Out walking in Maine . . .

we came on a bird chick in the road, a lost bird.

It was softly brown with a double yellow band on each wing, tiny

bird with a head that looked too small and an eager expression,

I thought of it as eager, rapt black glistening eyes. Nothing to do,

we agreed, and set the bird beside the road under a fir tree.

All around the big spruces, blueberries, the woodsy paraphernalia, ferns,

poison ivy, white birches. Beyond the trees the sound of the spill way.

It was still hot. We hadn’t done anything but sit around

the camp which was all right. The toilet backed up

but they fixed that. We couldn’t see the bird after we set him down.

In my former life it was the kind of business

I got upset about, poor bird, poor helpless world, etc.

I felt the loss, but it was small, I could go on.

We walked out to the highway, crossed and went into the woods

on the other side, but not far. We were afraid to go far.

The woods looked like someone’s intricately disputed personal

concern, some god’s maybe, but not ours.
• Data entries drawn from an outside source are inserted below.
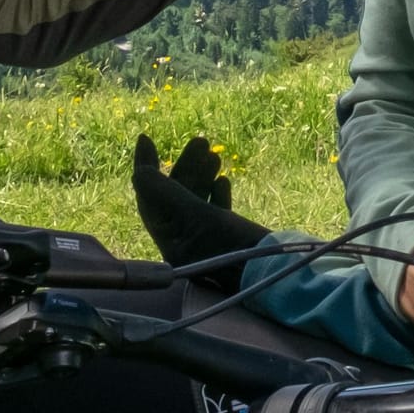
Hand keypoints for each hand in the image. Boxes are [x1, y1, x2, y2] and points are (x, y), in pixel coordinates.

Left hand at [131, 135, 269, 288]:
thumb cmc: (231, 246)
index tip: (146, 138)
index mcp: (168, 237)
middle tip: (201, 142)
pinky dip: (216, 193)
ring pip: (196, 199)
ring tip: (214, 155)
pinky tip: (223, 181)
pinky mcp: (226, 241)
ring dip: (202, 175)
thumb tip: (139, 173)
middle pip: (174, 194)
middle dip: (186, 166)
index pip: (148, 196)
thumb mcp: (195, 215)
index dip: (145, 166)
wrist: (273, 274)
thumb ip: (166, 193)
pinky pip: (214, 211)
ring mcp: (204, 240)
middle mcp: (182, 240)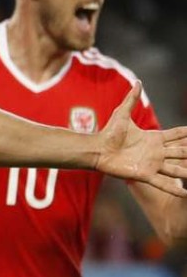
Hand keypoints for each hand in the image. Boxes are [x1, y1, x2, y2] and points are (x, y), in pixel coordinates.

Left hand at [97, 81, 186, 196]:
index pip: (177, 135)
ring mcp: (152, 164)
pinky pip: (163, 183)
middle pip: (182, 152)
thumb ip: (131, 99)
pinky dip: (175, 190)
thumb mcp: (123, 114)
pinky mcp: (145, 174)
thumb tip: (138, 82)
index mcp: (154, 138)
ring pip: (177, 169)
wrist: (98, 148)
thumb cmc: (108, 132)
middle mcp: (156, 152)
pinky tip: (186, 194)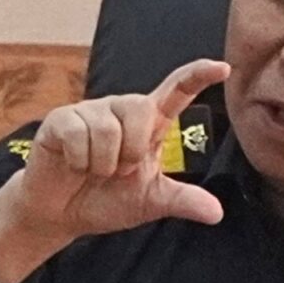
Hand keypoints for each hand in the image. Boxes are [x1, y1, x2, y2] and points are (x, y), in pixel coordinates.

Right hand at [5, 59, 230, 245]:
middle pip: (140, 108)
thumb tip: (217, 213)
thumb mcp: (150, 202)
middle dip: (131, 150)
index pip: (177, 92)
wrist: (60, 214)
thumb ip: (181, 201)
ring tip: (95, 170)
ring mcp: (90, 111)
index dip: (198, 76)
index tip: (223, 68)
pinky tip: (74, 165)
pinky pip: (77, 134)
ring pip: (107, 128)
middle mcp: (121, 110)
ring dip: (102, 163)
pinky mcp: (61, 119)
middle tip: (119, 171)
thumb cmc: (107, 199)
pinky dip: (78, 160)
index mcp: (149, 125)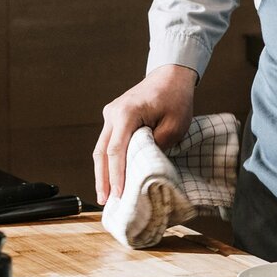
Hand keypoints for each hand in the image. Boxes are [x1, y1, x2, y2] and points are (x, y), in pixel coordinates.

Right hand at [94, 64, 197, 203]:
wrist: (171, 75)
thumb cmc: (175, 98)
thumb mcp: (175, 125)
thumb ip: (157, 146)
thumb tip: (143, 166)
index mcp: (127, 113)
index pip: (116, 150)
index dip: (116, 175)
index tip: (118, 194)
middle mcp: (113, 113)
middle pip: (102, 152)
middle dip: (103, 179)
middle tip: (104, 201)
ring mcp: (111, 114)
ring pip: (101, 148)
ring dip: (103, 172)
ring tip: (105, 195)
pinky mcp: (114, 118)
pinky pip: (108, 142)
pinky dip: (109, 161)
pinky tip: (111, 177)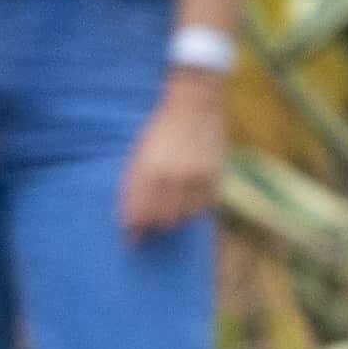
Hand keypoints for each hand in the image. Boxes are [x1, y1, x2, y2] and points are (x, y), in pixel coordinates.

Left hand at [121, 75, 228, 239]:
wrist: (195, 107)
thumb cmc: (159, 131)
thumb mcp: (138, 156)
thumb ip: (133, 186)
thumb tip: (130, 219)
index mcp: (148, 171)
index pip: (139, 212)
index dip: (134, 230)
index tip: (131, 241)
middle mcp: (173, 177)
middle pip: (161, 219)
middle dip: (152, 227)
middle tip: (150, 226)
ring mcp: (197, 177)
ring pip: (184, 217)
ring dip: (173, 220)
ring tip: (168, 212)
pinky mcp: (216, 176)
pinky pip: (204, 207)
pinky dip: (194, 211)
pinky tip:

The path was muddy and

I started thinking again and something about the way you looked at me

began to get on my nerves. The river carried on in a muted way

and it was still hot. I realized I was free to move on from this

but I didn’t know yet how I wanted things to work out.

II.

Off to the side . . .

on the way back we saw a house swallowed up by growth.

The door hung open, the roof had cracked. Some other urgent life,

some mistake, some simple drifting away had taken precedence,

some thought or apparition or complicated set of circumstances,

that grew increasingly indecipherable and unavoidable,

some broken promise or hopeless memory banging the insides of the skull,

some obvious dereliction unrepaired, or fruitless search ending there,

someone some spring morning among the trefoil and silk weed

and crisp resiny smell of the woods, someone not making it,

or simply walking off. In all the tramped-through,

over-fished, cut-up, multiple-growth, out-timbered,

variously misused woods and environs there was this square of ground

given up on. And I started to picture little squares of emptiness

out in the woods, of space someone had quit on, running

or skipping or dragging his indispositions heavily behind him,

damning everything or neglectful, who even may have left in hopefulness,

as so many attempt to do, despite everything, positive this time

there was solace or opportunity elsewhere. I pictured this ex-pioneer

standing in the doorway a last time looking straight ahead into the woods,

memorizing everything, or wishing it all gone and forever forgotten,

behind him the complicated or simple, designed or haphazard stronghold

he wouldn’t return to again, already edged by decay,

and I knew this time I would leave you and not come back.